** Your instructions **
Which lines in the entries below contain the string "strokeColor", with case counting? Pick out each such line and copy it in full.

** Input rows **
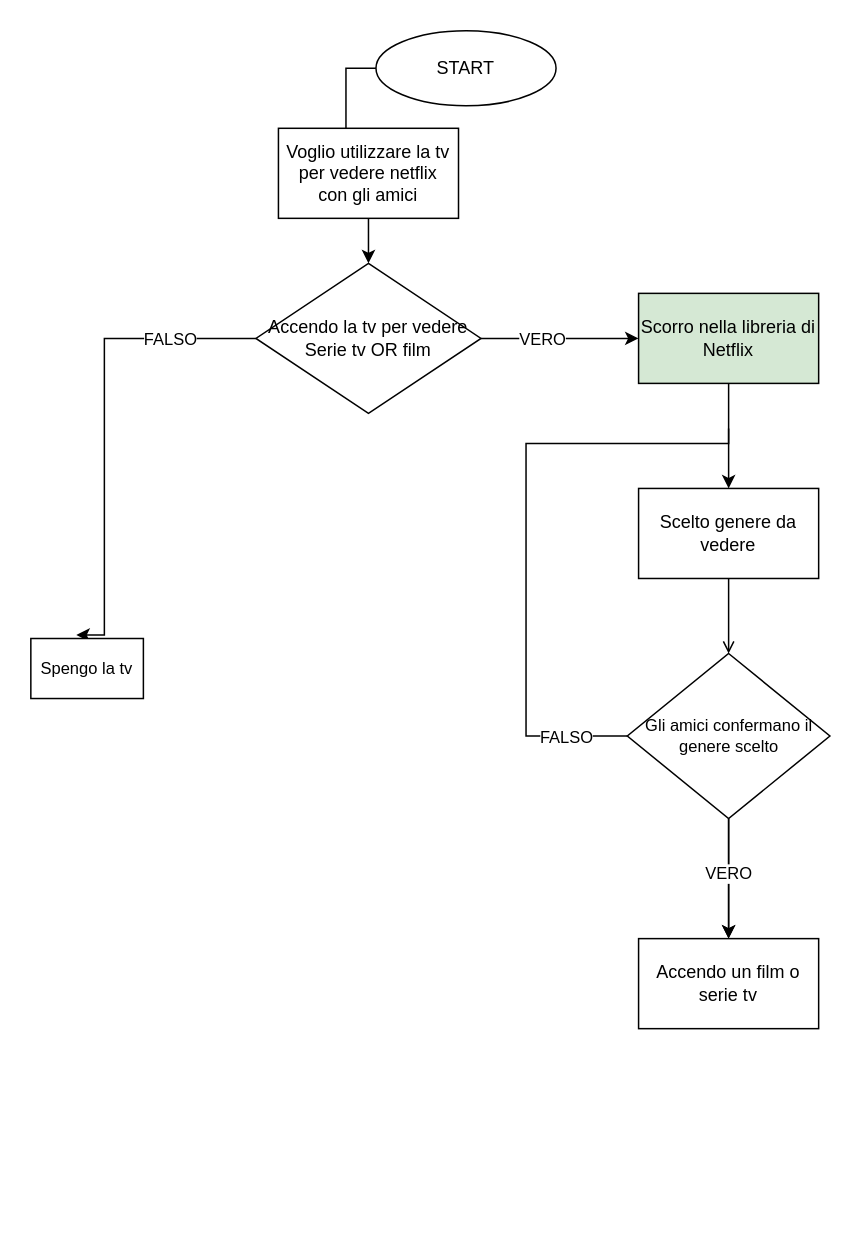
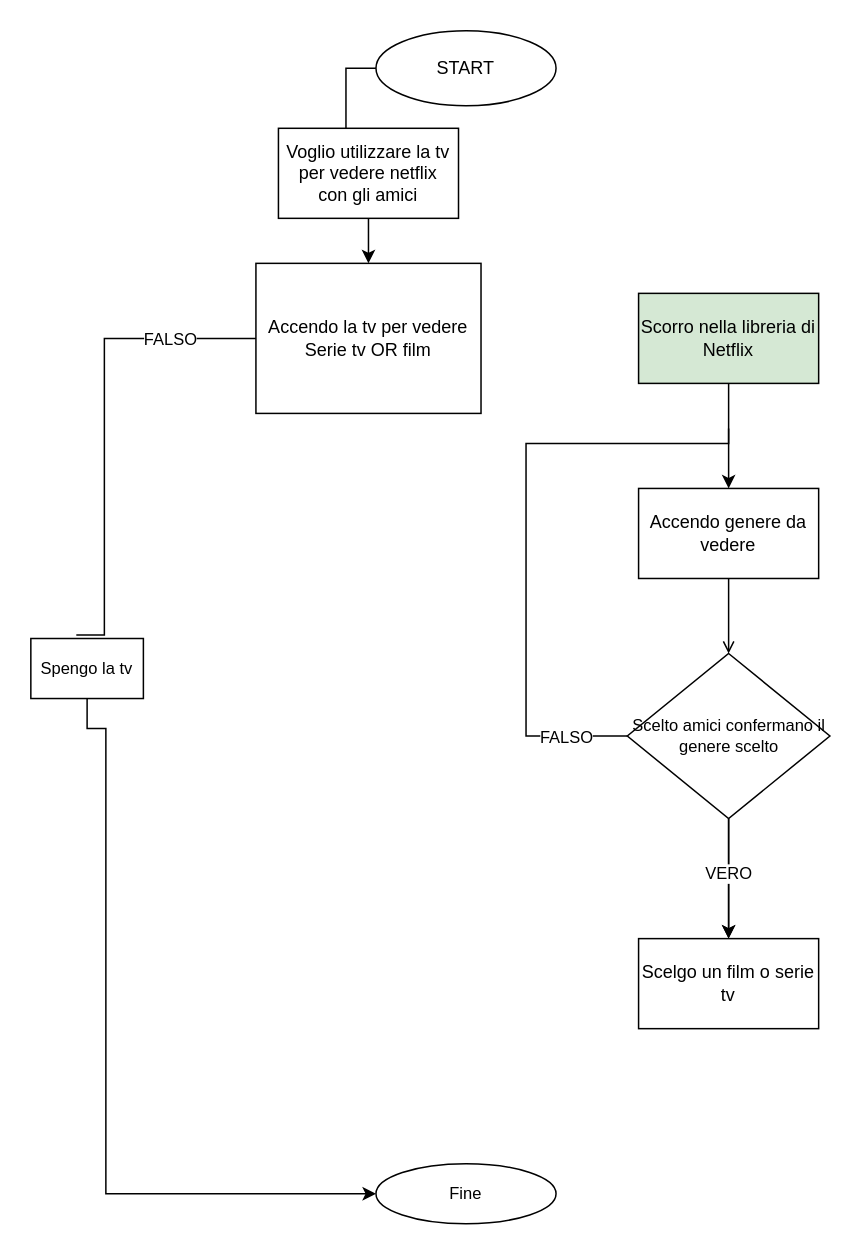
  <mxCell id="0" />
  <mxCell id="1" parent="0" />
  <mxCell id="2" style="edgeStyle=orthogonalEdgeStyle;rounded=0;orthogonalLoop=1;jettySize=auto;html=1;" edge="1" parent="1" source="3"><mxGeometry relative="1" as="geometry"><mxPoint x="245" y="85" as="targetPoint" /></mxGeometry></mxCell>
  <mxCell id="3" value="START" style="ellipse;whiteSpace=wrap;html=1;" vertex="1" parent="1"><mxGeometry x="250" y="20" width="120" height="50" as="geometry" /></mxCell>
  <mxCell id="4" style="edgeStyle=orthogonalEdgeStyle;rounded=0;orthogonalLoop=1;jettySize=auto;html=1;exitX=0.5;exitY=1;exitDx=0;exitDy=0;" edge="1" parent="1" source="5" target="10"><mxGeometry relative="1" as="geometry"><mxPoint x="245" y="185" as="targetPoint" /></mxGeometry></mxCell>
  <mxCell id="5" value="Voglio utilizzare la tv per vedere netflix&lt;br&gt;con gli amici" style="rounded=0;whiteSpace=wrap;html=1;" vertex="1" parent="1"><mxGeometry x="185" y="85" width="120" height="60" as="geometry" /></mxCell>
- <mxCell id="6" style="edgeStyle=orthogonalEdgeStyle;rounded=0;orthogonalLoop=1;jettySize=auto;html=1;exitX=1;exitY=0.5;exitDx=0;exitDy=0;entryX=0;entryY=0.5;entryDx=0;entryDy=0;" edge="1" parent="1" source="10" target="12"><mxGeometry relative="1" as="geometry" /></mxCell>
- <mxCell id="7" value="VERO" style="edgeLabel;html=1;align=center;verticalAlign=middle;resizable=0;points=[];fontSize=11;" vertex="1" connectable="0" parent="6"><mxGeometry x="-0.305" y="4" relative="1" as="geometry"><mxPoint x="4" y="4" as="offset" /></mxGeometry></mxCell>
- <mxCell id="8" style="edgeStyle=orthogonalEdgeStyle;rounded=0;orthogonalLoop=1;jettySize=auto;html=1;exitX=0;exitY=0.5;exitDx=0;exitDy=0;entryX=0.404;entryY=-0.058;entryDx=0;entryDy=0;entryPerimeter=0;fontSize=11;" edge="1" parent="1" source="10" target="24"><mxGeometry relative="1" as="geometry"><Array as="points"><mxPoint x="69" y="225" /></Array></mxGeometry></mxCell>
+ <mxCell id="8" style="edgeStyle=orthogonalEdgeStyle;rounded=0;orthogonalLoop=1;jettySize=auto;html=1;exitX=0;exitY=0.5;exitDx=0;exitDy=0;entryX=0.404;entryY=-0.058;entryDx=0;entryDy=0;entryPerimeter=0;fontSize=11;endArrow=none;" edge="1" parent="1" source="10" target="24"><mxGeometry relative="1" as="geometry"><Array as="points"><mxPoint x="69" y="225" /></Array></mxGeometry></mxCell>
  <mxCell id="9" value="FALSO" style="edgeLabel;html=1;align=center;verticalAlign=middle;resizable=0;points=[];fontSize=11;" vertex="1" connectable="0" parent="8"><mxGeometry x="-0.634" relative="1" as="geometry"><mxPoint as="offset" /></mxGeometry></mxCell>
- <mxCell id="10" value="Accendo la tv per vedere Serie tv OR film" style="rhombus;whiteSpace=wrap;html=1;fillStyle=auto;fillColor=default;" vertex="1" parent="1"><mxGeometry x="170" y="175" width="150" height="100" as="geometry" /></mxCell>
+ <mxCell id="10" value="Accendo la tv per vedere Serie tv OR film" style="whiteSpace=wrap;html=1;fillStyle=auto;fillColor=default;rounded=0;" vertex="1" parent="1"><mxGeometry x="170" y="175" width="150" height="100" as="geometry" /></mxCell>
  <mxCell id="11" style="edgeStyle=orthogonalEdgeStyle;rounded=0;orthogonalLoop=1;jettySize=auto;html=1;exitX=0.5;exitY=1;exitDx=0;exitDy=0;" edge="1" parent="1" source="12"><mxGeometry relative="1" as="geometry"><mxPoint x="485" y="325" as="targetPoint" /></mxGeometry></mxCell>
  <mxCell id="12" value="Scorro nella libreria di Netflix" style="rounded=0;whiteSpace=wrap;html=1;fillColor=#d5e8d4;" vertex="1" parent="1"><mxGeometry x="425" y="195" width="120" height="60" as="geometry" /></mxCell>
- <mxCell id="13" value="Accendo un film o serie tv" style="rounded=0;whiteSpace=wrap;html=1;" vertex="1" parent="1"><mxGeometry x="425" y="625" width="120" height="60" as="geometry" /></mxCell>
+ <mxCell id="13" value="Scelgo un film o serie tv" style="rounded=0;whiteSpace=wrap;html=1;" vertex="1" parent="1"><mxGeometry x="425" y="625" width="120" height="60" as="geometry" /></mxCell>
  <mxCell id="14" style="edgeStyle=orthogonalEdgeStyle;rounded=0;orthogonalLoop=1;jettySize=auto;html=1;exitX=0.5;exitY=0;exitDx=0;exitDy=0;entryX=0.5;entryY=0;entryDx=0;entryDy=0;fontSize=11;endArrow=open;" edge="1" parent="1" source="15" target="21"><mxGeometry relative="1" as="geometry" /></mxCell>
- <mxCell id="15" value="Scelto genere da vedere" style="rounded=0;whiteSpace=wrap;html=1;direction=west;" vertex="1" parent="1"><mxGeometry x="425" y="325" width="120" height="60" as="geometry" /></mxCell>
+ <mxCell id="15" value="Accendo genere da vedere" style="rounded=0;whiteSpace=wrap;html=1;direction=west;" vertex="1" parent="1"><mxGeometry x="425" y="325" width="120" height="60" as="geometry" /></mxCell>
  <mxCell id="16" style="edgeStyle=orthogonalEdgeStyle;rounded=0;orthogonalLoop=1;jettySize=auto;html=1;exitX=0;exitY=0.5;exitDx=0;exitDy=0;fontSize=11;strokeColor=default;endArrow=none;endFill=0;" edge="1" parent="1" source="21"><mxGeometry relative="1" as="geometry"><mxPoint x="485" y="285" as="targetPoint" /><Array as="points"><mxPoint x="350" y="490" /><mxPoint x="350" y="295" /><mxPoint x="485" y="295" /></Array></mxGeometry></mxCell>
  <mxCell id="17" value="FALSO" style="edgeLabel;html=1;align=center;verticalAlign=middle;resizable=0;points=[];fontSize=11;" vertex="1" connectable="0" parent="16"><mxGeometry x="-0.799" y="2" relative="1" as="geometry"><mxPoint y="-2" as="offset" /></mxGeometry></mxCell>
  <mxCell id="18" style="edgeStyle=orthogonalEdgeStyle;rounded=0;orthogonalLoop=1;jettySize=auto;html=1;exitX=0.5;exitY=1;exitDx=0;exitDy=0;entryX=0.5;entryY=0;entryDx=0;entryDy=0;fontSize=11;" edge="1" parent="1" source="21" target="13"><mxGeometry relative="1" as="geometry" /></mxCell>
  <mxCell id="19" value="" style="edgeStyle=orthogonalEdgeStyle;rounded=0;orthogonalLoop=1;jettySize=auto;html=1;strokeColor=default;fontSize=11;endArrow=classic;endFill=1;" edge="1" parent="1" source="21" target="13"><mxGeometry relative="1" as="geometry" /></mxCell>
  <mxCell id="20" value="VERO" style="edgeLabel;html=1;align=center;verticalAlign=middle;resizable=0;points=[];fontSize=11;" vertex="1" connectable="0" parent="19"><mxGeometry x="-0.1" y="-1" relative="1" as="geometry"><mxPoint as="offset" /></mxGeometry></mxCell>
- <mxCell id="21" value="Gli amici confermano il genere scelto" style="rhombus;whiteSpace=wrap;html=1;fontSize=11;" vertex="1" parent="1"><mxGeometry x="417.5" y="435" width="135" height="110" as="geometry" /></mxCell>
+ <mxCell id="21" value="Scelto amici confermano il genere scelto" style="rhombus;whiteSpace=wrap;html=1;fontSize=11;" vertex="1" parent="1"><mxGeometry x="417.5" y="435" width="135" height="110" as="geometry" /></mxCell>
  <mxCell id="22" style="edgeStyle=orthogonalEdgeStyle;rounded=0;orthogonalLoop=1;jettySize=auto;html=1;exitX=0.5;exitY=1;exitDx=0;exitDy=0;fontSize=11;" edge="1" parent="1" source="21" target="21"><mxGeometry relative="1" as="geometry" /></mxCell>
+ <mxCell id="23" style="edgeStyle=orthogonalEdgeStyle;rounded=0;orthogonalLoop=1;jettySize=auto;html=1;exitX=0.5;exitY=1;exitDx=0;exitDy=0;entryX=0;entryY=0.5;entryDx=0;entryDy=0;fontSize=11;" edge="1" parent="1" source="24" target="25"><mxGeometry relative="1" as="geometry"><Array as="points"><mxPoint x="70" y="485" /><mxPoint x="70" y="795" /></Array></mxGeometry></mxCell>
  <mxCell id="24" value="Spengo la tv" style="rounded=0;whiteSpace=wrap;html=1;fontSize=11;" vertex="1" parent="1"><mxGeometry x="20" y="425" width="75" height="40" as="geometry" /></mxCell>
+ <mxCell id="25" value="Fine" style="ellipse;whiteSpace=wrap;html=1;fontSize=11;" vertex="1" parent="1"><mxGeometry x="250" y="775" width="120" height="40" as="geometry" /></mxCell>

** Finished exercise **
  <mxCell id="16" style="edgeStyle=orthogonalEdgeStyle;rounded=0;orthogonalLoop=1;jettySize=auto;html=1;exitX=0;exitY=0.5;exitDx=0;exitDy=0;fontSize=11;strokeColor=default;endArrow=none;endFill=0;" edge="1" parent="1" source="21"><mxGeometry relative="1" as="geometry"><mxPoint x="485" y="285" as="targetPoint" /><Array as="points"><mxPoint x="350" y="490" /><mxPoint x="350" y="295" /><mxPoint x="485" y="295" /></Array></mxGeometry></mxCell>
  <mxCell id="19" value="" style="edgeStyle=orthogonalEdgeStyle;rounded=0;orthogonalLoop=1;jettySize=auto;html=1;strokeColor=default;fontSize=11;endArrow=classic;endFill=1;" edge="1" parent="1" source="21" target="13"><mxGeometry relative="1" as="geometry" /></mxCell>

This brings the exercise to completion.